Todo lo contrario acontecía en relación con Stalin, que, de acuerdo con mis interlocutores, había sido un gran estadista y el genial y máximo estratega en la “Gran Victoria” del pueblo soviético durante la “Gran Guerra Patria”.
Incluso en las anécdotas -¡qué mejor forma de conocer el pensamiento popular!- que circulaban a la sazón en Moscú, Stalin no era ni ridiculizado ni se podía revelar cualquier asomo de falta de respeto para con él. Diametralmente opuesto era el contenido de los chistes sobre Jruschov.
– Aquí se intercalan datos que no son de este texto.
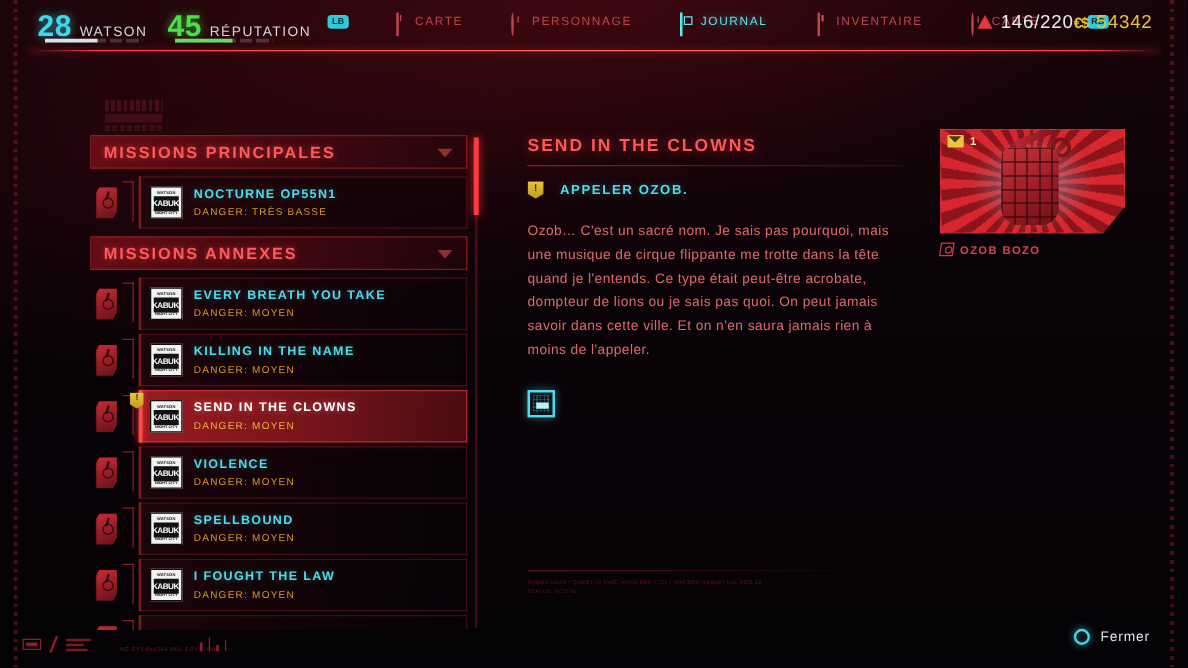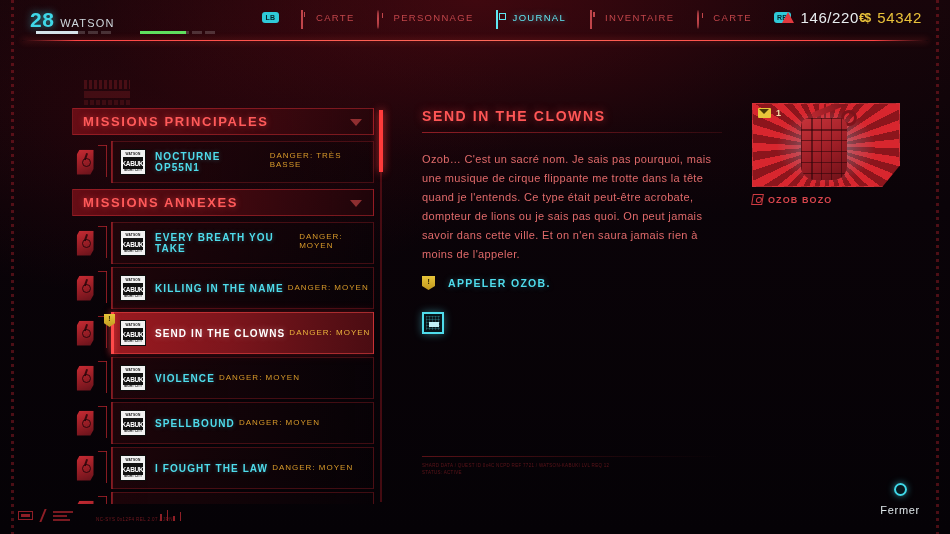--- a/index.html
+++ b/index.html
@@ -39,7 +39,7 @@
     box-shadow: 0 0 6px rgba(255,70,60,.75);
   }
   .stat-group { position: absolute; top: 8px; display: flex; align-items: baseline; gap: 6px; }
-  .stat-num { font-size: 21px; font-weight: bold; letter-spacing: .5px; }
+  .stat-num { font-size: 24px; font-weight: bold; letter-spacing: .5px; }
   .stat-lbl { font-size: 11px; letter-spacing: 1.2px; color: #cfd8dd; }
   #lvl-group { left: 30px; }
   #lvl-group .stat-num { color: #3fd8e8; text-shadow: 0 0 8px rgba(63,216,232,.7); }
Esa realidad, un tanto insospechada, como es obvio, motivó fuertemente mi curiosidad, pues se contraponía notablemente a lo que los medios de comunicación de mi país habían propalado y continuaban pregonando. Y, acaso lo peor, era que en el seno de nuestra organización política nunca escuché a nadie pronunciarse sobre este asunto.
A partir de los 15 años, se había adueñado de mí el sueño de continuar mis estudios universitarios en la Unión Soviética. Pasó casi un lustro, y cuando llegó el momento de viajar -aliadas al irrefrenable deseo de materializar mi sueño- me asaltaron ciertas dudas -muy recónditas y ligeras, pero, al fin y al cabo, dudas- aunque sería más exacto decir aprensión. Porque, mientras el sueño fue sueño, o no había tenido acaso la suficiente madurez para comprender cabalmente el paso que iba a dar o, pura y simplemente, había olvidado las terroríficas noticias sobre la “maldad” de Stalin y de los comunistas.
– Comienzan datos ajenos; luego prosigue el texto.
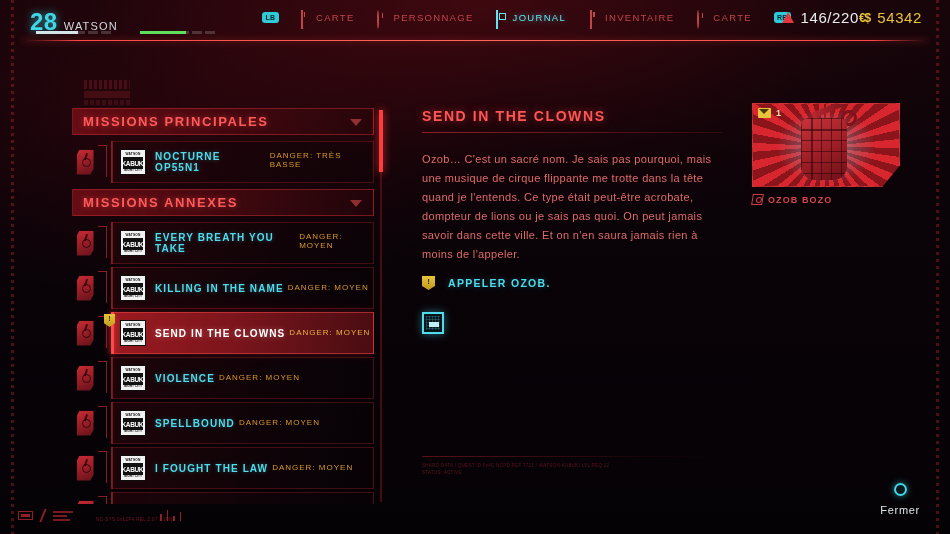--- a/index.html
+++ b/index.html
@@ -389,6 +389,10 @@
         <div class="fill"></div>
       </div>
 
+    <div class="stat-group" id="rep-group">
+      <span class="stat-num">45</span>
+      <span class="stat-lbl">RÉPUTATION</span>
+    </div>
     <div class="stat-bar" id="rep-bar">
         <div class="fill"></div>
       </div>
El hecho concreto es que, al tener conciencia de que, en pocos días, al llegar a la Unión Soviética podría encarar la remota posibilidad de ir a parar a Siberia -como es de suponer, sin motivo alguno, tal como había sucedido con “los millones de inocentes” que el “malvado” Stalin había enviado a los campos de concentración de ese remoto lugar- me invadió un extraño cosquilleo. Pero, al pisar el suelo moscovita y ver los rostros sonrientes de los soviéticos de entonces, me di cuenta de que el vestigio de recelo se había disipado durante el viaje.
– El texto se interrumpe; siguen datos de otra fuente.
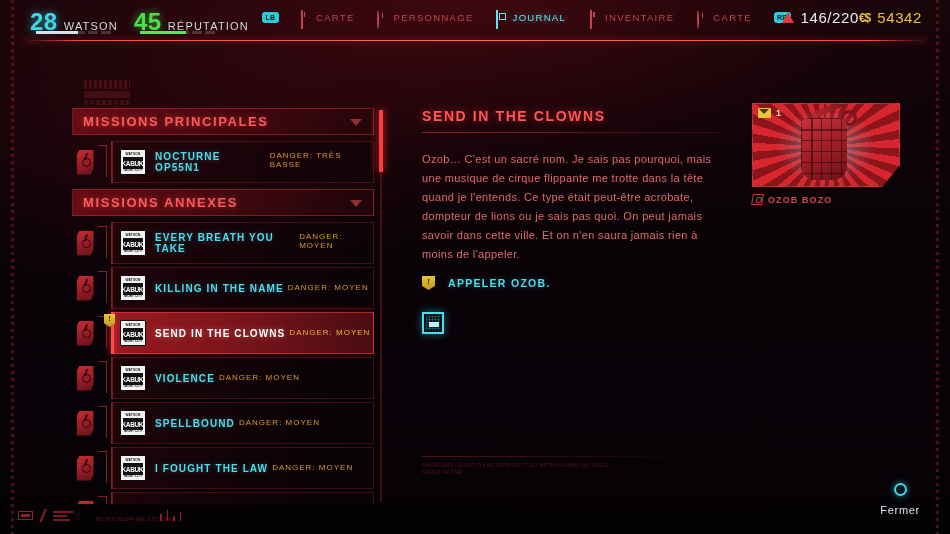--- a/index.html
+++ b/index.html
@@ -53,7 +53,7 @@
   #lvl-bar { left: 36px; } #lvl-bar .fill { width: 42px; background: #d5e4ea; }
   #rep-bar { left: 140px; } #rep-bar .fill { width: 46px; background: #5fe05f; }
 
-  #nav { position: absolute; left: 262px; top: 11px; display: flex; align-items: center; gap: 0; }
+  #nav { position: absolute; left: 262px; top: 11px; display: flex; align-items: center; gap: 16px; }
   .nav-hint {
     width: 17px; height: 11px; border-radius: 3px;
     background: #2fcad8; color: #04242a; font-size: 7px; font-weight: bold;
La posición de los dirigentes del PCUS en aquellos años, que daban muestras evidentes de que, para la Unión Soviética, Stalin no había existido (pues ni siquiera era objeto de críticas oficiales), para un observador atento, daban cuenta de que su persona era ignorada deliberadamente.
Por doquier, Stalin estaba presente en la Unión Soviética: en la economía, en el poderío militar del país, en la cultura, en la literatura, la arquitectura monumental -diría yo, eterna-, que le transmitía a la bella Moscú un carácter único, majestuoso y, sin duda, era evidencia de la impronta de una época gloriosa.
Por todo lo que había precedido al XX Congreso del PCUS, y, sobre todo por los asombrosos resultados de la gestión de Stalin, que, dirigiendo al Partido y al pueblo soviético, había transformado a la Unión Soviética de un país agrario industrial muy atrasado -el más atrasado de las potencias europeas- en una potencia industrial, altamente desarrollada -la segunda potencia económica y militar mundial, que había acabado con el más sanguinario enemigo de la Humanidad, el nazismo- en mi conciencia, de más en más, adquiría ribetes de veracidad la idea de que Jruschov -y los que callaron el año 1956- irremisiblemente, habían mentido por razones, para mí, desconocidas y, por consiguiente, inexplicables.
En suma -como suele decirse- atando cabos, llegué a la casi convicción de que el XX Congreso del PCUS había sido una gran mascarada.